- **WORK TASK**
Copy each line containing "they" from the listing below.

- **RECORDS FOR PROCESSING**
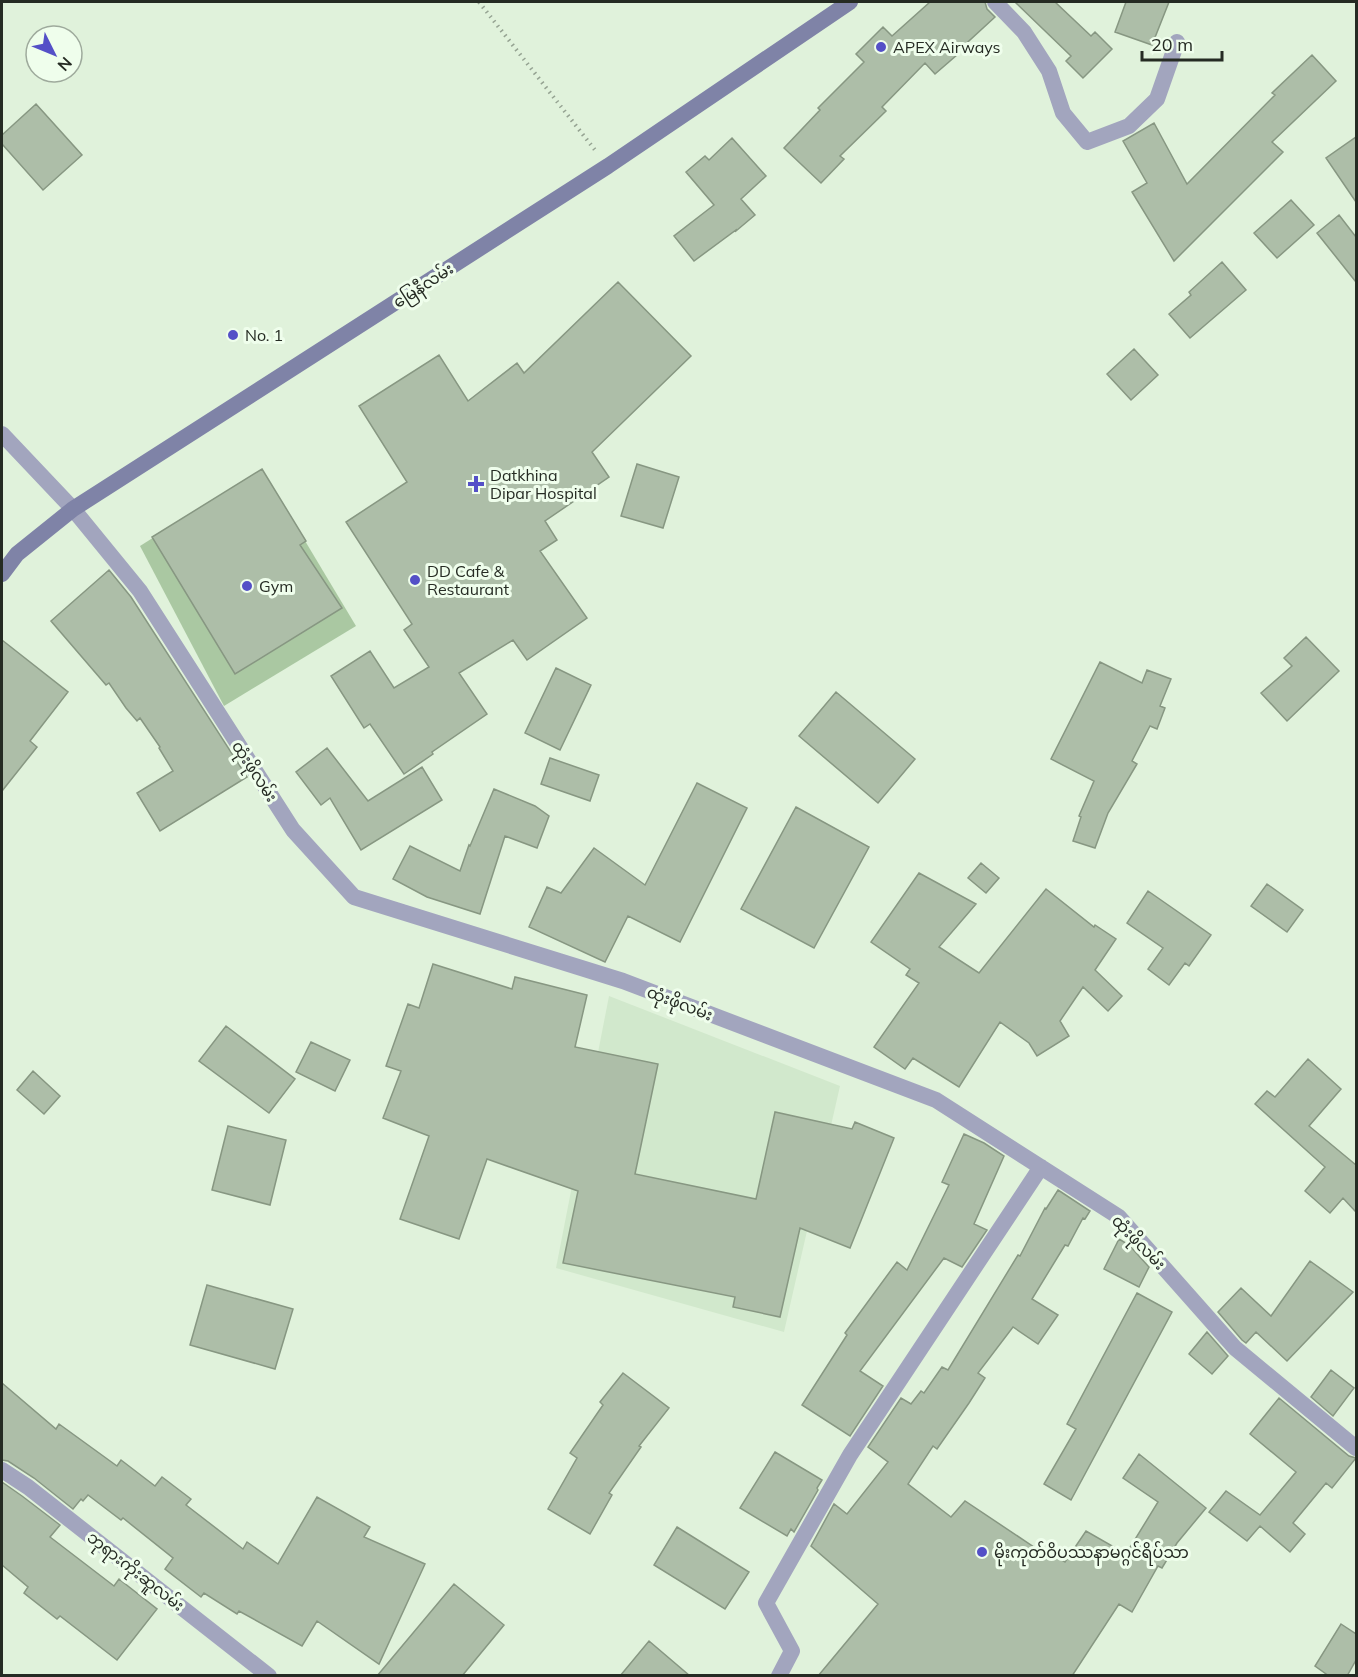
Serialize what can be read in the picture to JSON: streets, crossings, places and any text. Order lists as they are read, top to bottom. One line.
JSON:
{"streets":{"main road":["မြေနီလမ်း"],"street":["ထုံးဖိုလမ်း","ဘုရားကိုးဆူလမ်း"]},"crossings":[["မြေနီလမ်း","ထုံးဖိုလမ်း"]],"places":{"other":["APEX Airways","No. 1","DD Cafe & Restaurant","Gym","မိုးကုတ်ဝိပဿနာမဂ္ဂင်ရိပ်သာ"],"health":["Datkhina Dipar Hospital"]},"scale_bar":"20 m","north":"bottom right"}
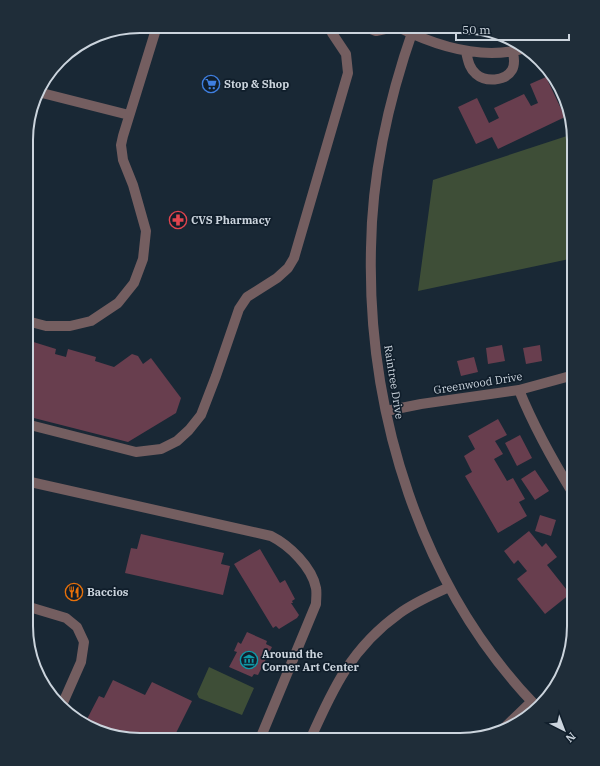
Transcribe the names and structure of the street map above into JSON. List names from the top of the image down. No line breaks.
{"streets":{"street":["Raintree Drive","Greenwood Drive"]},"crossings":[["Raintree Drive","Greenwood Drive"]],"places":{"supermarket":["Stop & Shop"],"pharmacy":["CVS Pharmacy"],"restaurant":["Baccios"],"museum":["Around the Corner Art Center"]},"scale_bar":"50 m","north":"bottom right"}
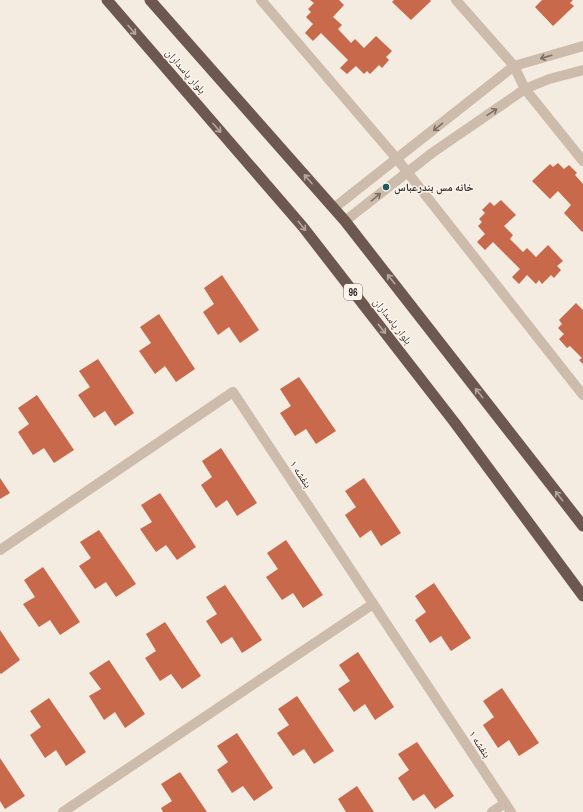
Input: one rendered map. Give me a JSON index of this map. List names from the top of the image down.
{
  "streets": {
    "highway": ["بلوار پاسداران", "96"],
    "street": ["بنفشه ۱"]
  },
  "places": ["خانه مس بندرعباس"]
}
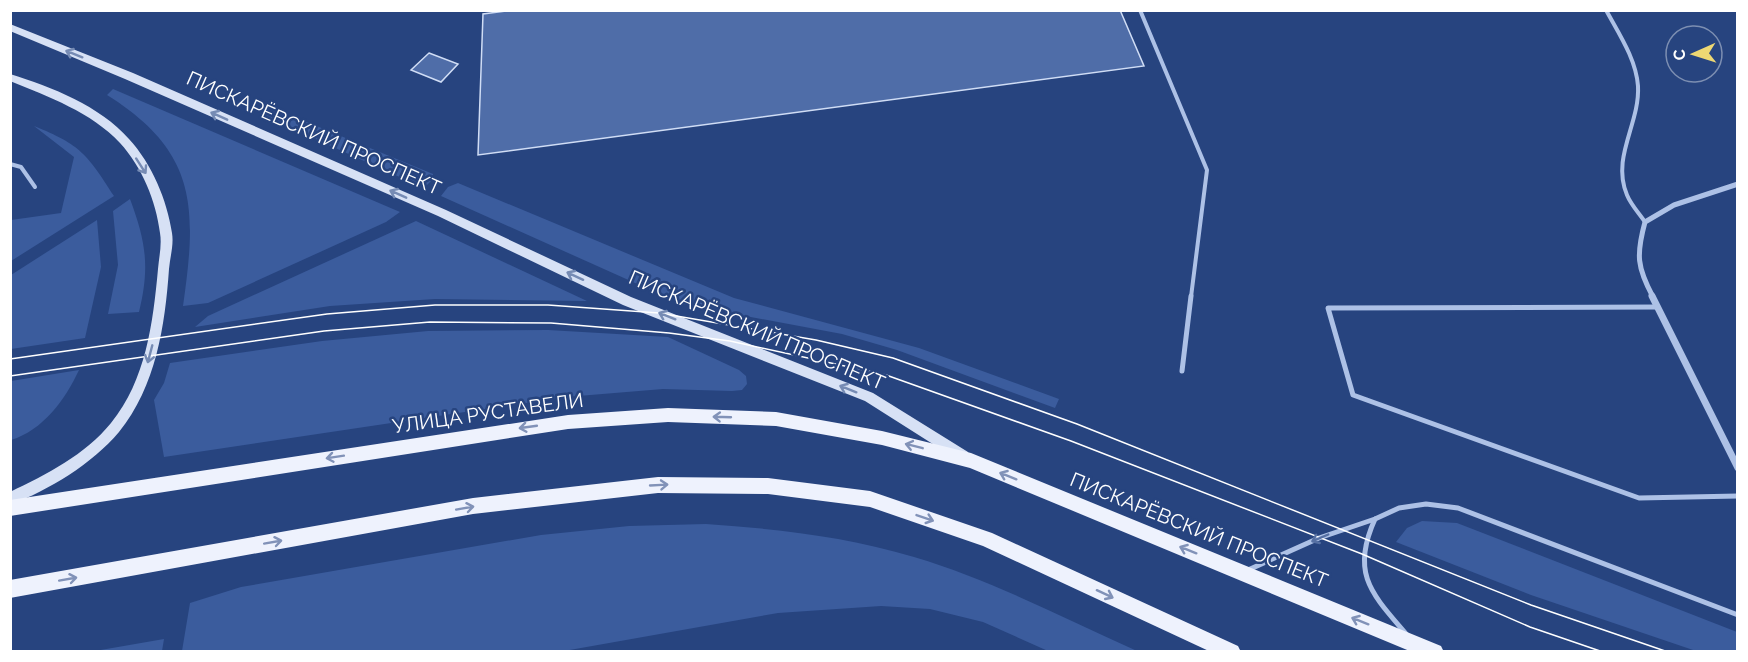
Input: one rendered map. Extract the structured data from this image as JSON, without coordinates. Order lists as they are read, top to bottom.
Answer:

- **TASK OUTPUT**
Serialize what can be read in the picture to JSON: streets, crossings, places and any text. Order lists as they are read, top to bottom. One line.
Input: one rendered map. Extract the structured data from this image as JSON, without coordinates. Order lists as they are read, top to bottom.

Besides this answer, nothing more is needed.